Is There a Risk of Thrombosis in a Patient With SLE and APS Being Treated With Steroids and MTX?

Robert Fox, MD

Disclosures

May 12, 2000

Question

I have a 10-year-old female patient who has systemic lupus erythematosus (SLE) and antiphospholipid syndrome (APS). She presented with hematurea but never had a thrombotic event. The SLE is well-controlled with steroids and methotrexate. Her anticardiolipin and lupus anticoagulant antibodies are still strongly positive, but no evidence of thrombocytopenia. Is there a risk of thrombosis in this patient? If yes, what is the best approach?

Wafaa Saad, MRCP, DCH, ABP

Response from Robert Fox, MD

The essence of the question is the sensitivity and specificity of the anticardiolipin antibody. It is important to realize that these laboratory tests remain technically difficult to perform and that there is significant interlaboratory variation.[1,2]

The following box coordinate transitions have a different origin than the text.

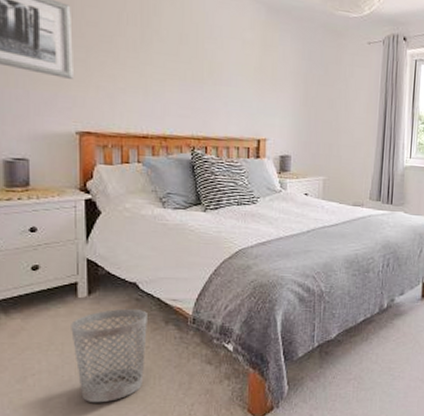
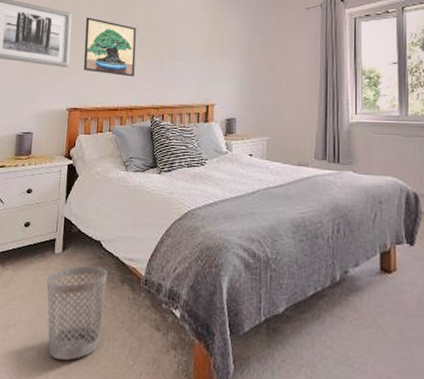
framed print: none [92,15,167,100] -> present [83,17,137,77]

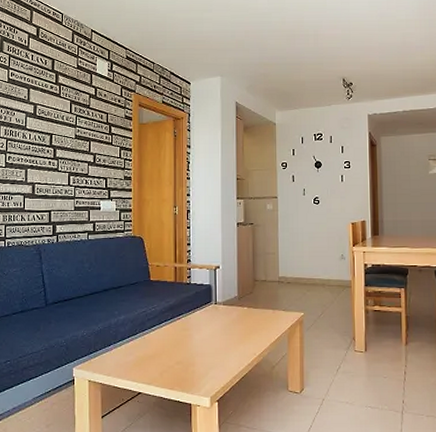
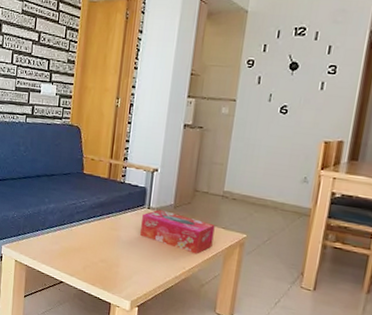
tissue box: none [211,303,276,339] -> present [140,209,215,254]

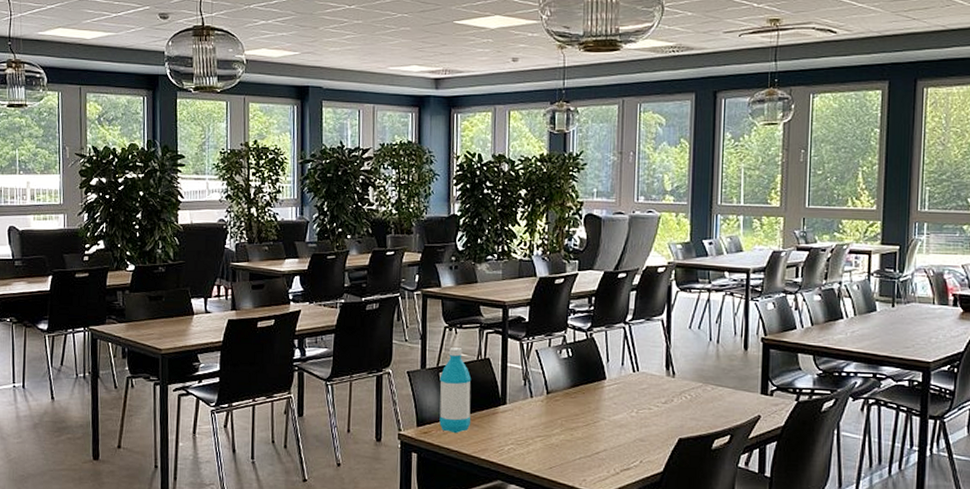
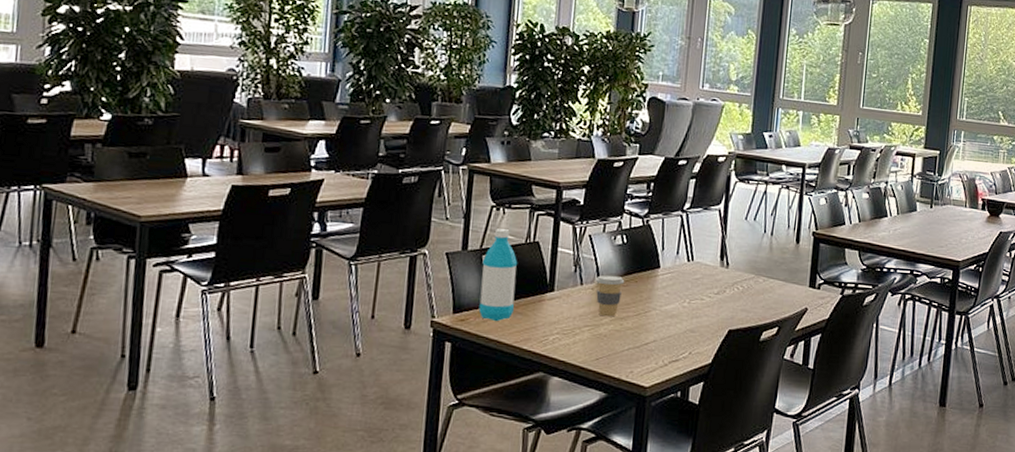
coffee cup: none [544,387,573,428] -> present [595,274,625,317]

Current assays detect irrelevant as well as clinically significant antibodies. Factors found to influence results include the source of the enzyme linked immunoabsorbent assay (ELISA) plate and its pretreatment solvents, the nature of the blocking solutions, and the composition of thediluent used for the reagents.

In our clinic, we look for a pattern of autoantibodies, including a prolonged partial thromboplastin time (PTT) and false-positive syphilis test (RPR). We have found more thrombotic problems in patients with high titer immunoglobulin G (IgG) anticardiolipin antibodies and fewer problems with patients with only IgM anticardiolipin antibodies. More recently, we have also looked for antibodies to beta2-glycoprotein I when the other antibodies are not all positive.[3]

It becomes apparent that the risk of thrombosis (in a patient with no past thrombotic episodes) depends on the accuracy and reproducibility of the test. In patients with positive IgG anticardiolipin antibodies, false-positive RPR, and prolonged PTT, the risk of thrombosis warrants anticoagulation. In the absence of any prior thrombosis, we would want to be sure that we were not committing a patient to a long period of anticoagulation on the basis of a false-positive lab test.